And Now For Something Completely Different…
My daughter-in-law stuck a video on her Facebook page, with the comment that it represented the essence of what she endured many times a day in her work. I watched it, thought it was brilliantly done, and then saw my daughter post it on her page. Her story is a bit different, as she is kind of a collections agent for a company and calls deadbeat corporate customers. She claims that she averages three per week of what the video presents, only with a lot of hostility in the mix. Yum!
The video simply has to do with what business conference calls tend to be like today, with enabling technologies promising so much and delivering something quite different. “A Conference Call in Real Life” by Don’tBeThatGuyFilms cleverly reveals the holes in the digital promise of bringing people together.
As for me, back in the mesozoic age, conference calls did exist, and the differing technology required a different methodology. Since this was well before Skype and the Internet, there were only two practical ways to bring people together without the expense of physically bringing them together.

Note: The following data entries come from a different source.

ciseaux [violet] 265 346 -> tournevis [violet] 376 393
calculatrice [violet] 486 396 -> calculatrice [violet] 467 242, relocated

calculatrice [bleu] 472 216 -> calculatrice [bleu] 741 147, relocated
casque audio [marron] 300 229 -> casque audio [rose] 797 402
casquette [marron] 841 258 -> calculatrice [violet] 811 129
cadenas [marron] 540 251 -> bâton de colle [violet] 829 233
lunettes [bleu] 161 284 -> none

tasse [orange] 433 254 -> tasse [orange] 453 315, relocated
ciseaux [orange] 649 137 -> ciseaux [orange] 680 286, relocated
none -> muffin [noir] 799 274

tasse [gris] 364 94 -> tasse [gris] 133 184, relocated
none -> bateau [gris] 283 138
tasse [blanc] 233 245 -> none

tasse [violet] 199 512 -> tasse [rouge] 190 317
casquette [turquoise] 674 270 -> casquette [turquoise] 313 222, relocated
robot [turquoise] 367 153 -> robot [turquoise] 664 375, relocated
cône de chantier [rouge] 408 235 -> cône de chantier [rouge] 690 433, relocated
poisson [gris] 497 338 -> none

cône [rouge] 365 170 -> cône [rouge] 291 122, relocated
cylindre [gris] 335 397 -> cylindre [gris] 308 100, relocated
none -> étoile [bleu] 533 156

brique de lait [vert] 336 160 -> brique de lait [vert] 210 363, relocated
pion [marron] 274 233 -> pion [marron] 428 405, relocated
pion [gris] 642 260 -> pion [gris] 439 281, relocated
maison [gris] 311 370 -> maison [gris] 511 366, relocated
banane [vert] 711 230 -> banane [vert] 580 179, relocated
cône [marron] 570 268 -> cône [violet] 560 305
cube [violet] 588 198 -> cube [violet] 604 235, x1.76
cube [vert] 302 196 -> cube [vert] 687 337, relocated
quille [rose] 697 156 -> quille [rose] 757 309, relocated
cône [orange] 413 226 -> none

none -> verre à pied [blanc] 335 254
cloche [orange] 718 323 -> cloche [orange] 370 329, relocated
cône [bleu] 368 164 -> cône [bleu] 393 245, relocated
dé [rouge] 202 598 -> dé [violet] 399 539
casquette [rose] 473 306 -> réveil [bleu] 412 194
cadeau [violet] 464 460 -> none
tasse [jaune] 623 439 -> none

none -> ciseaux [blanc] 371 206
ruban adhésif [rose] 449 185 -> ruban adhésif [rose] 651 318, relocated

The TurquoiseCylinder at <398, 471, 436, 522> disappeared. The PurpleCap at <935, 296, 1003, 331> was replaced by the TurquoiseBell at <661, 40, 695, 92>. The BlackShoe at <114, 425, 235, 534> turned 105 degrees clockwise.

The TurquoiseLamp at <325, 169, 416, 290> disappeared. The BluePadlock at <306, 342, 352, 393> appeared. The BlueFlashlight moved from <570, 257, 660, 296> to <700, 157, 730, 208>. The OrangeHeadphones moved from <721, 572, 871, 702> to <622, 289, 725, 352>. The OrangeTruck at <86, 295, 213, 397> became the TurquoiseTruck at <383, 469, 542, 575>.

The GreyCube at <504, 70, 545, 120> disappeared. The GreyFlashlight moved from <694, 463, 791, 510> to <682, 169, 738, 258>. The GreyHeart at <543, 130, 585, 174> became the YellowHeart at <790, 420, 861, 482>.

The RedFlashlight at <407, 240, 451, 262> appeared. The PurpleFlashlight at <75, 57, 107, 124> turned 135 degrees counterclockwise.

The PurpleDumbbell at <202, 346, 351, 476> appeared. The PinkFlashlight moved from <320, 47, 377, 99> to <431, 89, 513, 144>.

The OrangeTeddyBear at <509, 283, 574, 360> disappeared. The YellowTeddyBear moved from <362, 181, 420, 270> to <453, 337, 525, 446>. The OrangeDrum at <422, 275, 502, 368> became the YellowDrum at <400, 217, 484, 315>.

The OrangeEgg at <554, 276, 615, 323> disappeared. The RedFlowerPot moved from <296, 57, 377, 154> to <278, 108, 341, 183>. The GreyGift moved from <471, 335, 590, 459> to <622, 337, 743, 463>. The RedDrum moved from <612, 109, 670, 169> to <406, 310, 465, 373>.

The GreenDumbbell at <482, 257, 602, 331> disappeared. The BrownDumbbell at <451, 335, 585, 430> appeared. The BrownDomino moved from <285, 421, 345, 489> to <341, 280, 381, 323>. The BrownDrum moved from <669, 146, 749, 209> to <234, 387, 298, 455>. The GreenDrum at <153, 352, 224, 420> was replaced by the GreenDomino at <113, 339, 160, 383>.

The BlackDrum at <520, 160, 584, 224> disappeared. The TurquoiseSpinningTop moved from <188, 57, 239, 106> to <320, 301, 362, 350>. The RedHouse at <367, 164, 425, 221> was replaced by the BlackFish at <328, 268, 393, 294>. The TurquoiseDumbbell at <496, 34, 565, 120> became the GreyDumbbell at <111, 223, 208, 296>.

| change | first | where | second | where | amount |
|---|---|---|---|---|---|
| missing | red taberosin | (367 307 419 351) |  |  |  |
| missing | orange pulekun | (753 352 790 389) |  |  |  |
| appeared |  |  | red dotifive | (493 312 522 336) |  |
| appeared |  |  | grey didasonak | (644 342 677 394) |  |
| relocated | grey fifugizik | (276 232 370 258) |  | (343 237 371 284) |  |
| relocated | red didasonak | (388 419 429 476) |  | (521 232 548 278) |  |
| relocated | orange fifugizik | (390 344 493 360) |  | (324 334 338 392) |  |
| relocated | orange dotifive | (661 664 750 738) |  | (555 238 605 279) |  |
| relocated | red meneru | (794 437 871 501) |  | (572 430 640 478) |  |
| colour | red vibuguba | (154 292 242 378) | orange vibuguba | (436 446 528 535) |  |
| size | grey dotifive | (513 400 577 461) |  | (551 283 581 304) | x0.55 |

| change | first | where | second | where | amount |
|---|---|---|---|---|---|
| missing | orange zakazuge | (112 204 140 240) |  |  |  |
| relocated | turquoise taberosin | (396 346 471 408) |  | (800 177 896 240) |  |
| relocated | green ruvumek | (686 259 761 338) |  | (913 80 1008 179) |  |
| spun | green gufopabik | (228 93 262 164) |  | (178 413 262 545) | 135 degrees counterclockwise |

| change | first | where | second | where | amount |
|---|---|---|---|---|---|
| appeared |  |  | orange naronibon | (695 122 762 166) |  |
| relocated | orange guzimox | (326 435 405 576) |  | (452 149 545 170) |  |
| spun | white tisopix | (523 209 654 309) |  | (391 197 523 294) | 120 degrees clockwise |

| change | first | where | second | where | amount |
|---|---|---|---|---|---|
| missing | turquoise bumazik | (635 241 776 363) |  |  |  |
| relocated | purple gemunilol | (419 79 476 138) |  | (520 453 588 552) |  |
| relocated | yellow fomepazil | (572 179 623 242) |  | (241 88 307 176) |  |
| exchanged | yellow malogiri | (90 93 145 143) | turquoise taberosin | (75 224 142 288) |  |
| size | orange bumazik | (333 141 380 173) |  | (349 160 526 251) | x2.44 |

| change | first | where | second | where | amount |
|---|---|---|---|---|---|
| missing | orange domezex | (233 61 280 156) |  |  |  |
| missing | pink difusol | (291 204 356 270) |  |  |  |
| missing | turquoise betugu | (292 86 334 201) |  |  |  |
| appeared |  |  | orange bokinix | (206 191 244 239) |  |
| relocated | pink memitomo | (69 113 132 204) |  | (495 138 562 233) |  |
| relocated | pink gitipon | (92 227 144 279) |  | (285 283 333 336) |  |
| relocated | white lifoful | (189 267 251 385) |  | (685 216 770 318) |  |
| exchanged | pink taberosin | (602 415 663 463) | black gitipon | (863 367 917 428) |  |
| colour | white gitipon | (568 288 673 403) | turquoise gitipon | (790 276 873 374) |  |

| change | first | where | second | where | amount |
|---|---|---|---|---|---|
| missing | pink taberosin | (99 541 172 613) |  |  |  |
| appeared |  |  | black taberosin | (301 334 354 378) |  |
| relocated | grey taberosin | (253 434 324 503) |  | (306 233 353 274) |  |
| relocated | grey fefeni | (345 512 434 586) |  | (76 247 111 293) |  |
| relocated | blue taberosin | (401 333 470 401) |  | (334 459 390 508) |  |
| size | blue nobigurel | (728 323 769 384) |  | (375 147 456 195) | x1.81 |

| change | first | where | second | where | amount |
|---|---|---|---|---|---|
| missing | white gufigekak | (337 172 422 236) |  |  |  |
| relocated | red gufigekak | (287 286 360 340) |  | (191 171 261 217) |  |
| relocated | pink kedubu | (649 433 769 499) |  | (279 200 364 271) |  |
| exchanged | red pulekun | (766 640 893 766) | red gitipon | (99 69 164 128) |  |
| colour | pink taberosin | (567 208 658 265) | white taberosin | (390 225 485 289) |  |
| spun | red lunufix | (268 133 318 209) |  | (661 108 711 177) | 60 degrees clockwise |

One was to pick up the phone and go through the gyrations of calling one participant before adding a third one. This was always awkward, with varying rates of success. Truth to tell, it became awkward after companies decided to save money and get rid of all the secretaries. The few survivors, called “Administrative Assistants”, were each loaded with 10 execs instead of one or two. As an aside, I’m not sure of why “secretary” came to be regarded as a pejorative term – the ones I knew were worth their weight in gold, and I’m not exaggerating much. They neatly and adeptly took care of what you yourself were crappy and slow at, so that you could bear down on what you were there for. And they knew they were good – they could observe an engineer flailing helplessly at some routine task that they could nail down in seconds. “Here, let me do that.” Bang. Done.
Administrative Assistants were neatly prevented from being so by the sheer load of work stacked on their desks. The word “backlog” came into vogue then. The AA’s hope was merely to survive the stress, and they had no time or energy to step into situations unasked, and help. Naturally, anyone below the rank of the Holy Ten never saw a secretary again, and were forced to stay literate and learn to type. Perhaps unrelated, Human Resources began to add a prohibition against bringing firearms onto company property at about this time.
The second way to make a conference call was mainly to be able to gather two large groups together by phone. Company A would gather its execs, salesmen and engineers in their conference room, and Company B, the customer, would gather its purchasing agent, marketing guy, QC, production, and any other technical people in their conference room. A speakerphone on each of the two tables was linked by standard landlines, and the call was made at a prearranged time. Each group could interact among themselves with hand signs, facial expressions, notes, and muted voices if needed, while official conversation went into the speakerphone. Perhaps most importantly, there was always a conductor of sorts. This was either the highest-ranking person, or the “driver” of the call’s purpose. That person opened the connection, did introductions, served as spokesman and narrator, led discussion at his/her own end, made sure that the purpose of the call or the problem faced was clearly identified and understood by all, and summarized at the conclusion to officially end the call. The system yielded good results and was as reliable as a brick. The only drawback was that the initial minute of the call had to be used to get everyone (everyone who needed to be heard) at a hear-able distance from the phone’s mic, and that it paid to get an expensive high quality unit. Cheapos sounded like tin cans and string, underwater.
What particularly amuses me about the video is that it clearly depicts the tradeoffs from the old days. At what point does progress devolve into mere change? Modern conference calls equate to an old 3-way phone call on steroids. There’s no need to gather people into two rooms. The number of participants can be large. Heck, they can all call from home in their pajamas, theoretically. Landlines, cellphones, you name it. Wherever, whenever.
What was lost? The sense of connection, cohesiveness and direction. When you’re interacting in a room with your cohorts while talking with a second gathered group on the other end of a reliable audio connection, everybody tends to stay on the same page. Everything stays direct and to the point. When a purchasing agent states a need to know how something works, the engineer at the other end is going to answer differently with his boss and boss’ boss sitting across the table. He may notice their expression of concern that nothing proprietary is mentioned, or they may interact at low voice levels for a moment to shape the true best answer. It worked well, and I could just imagine the difference in risk, time taken, and sense of purpose if I were talking solo in my own cubicle on a modern conference call not initiated by me. I think I would have a sense that not everything was accomplished. I’d be looking for missing limbs, so to speak. Solo talk is like email: it does not convey background, is often inaccurate, shaded or poorly expressed, and is a single viewpoint devoid of groupthink. If this humorous video actually runs too close to reality, then I think my working diet would include animal tranquilizers at 8, 11, and 2.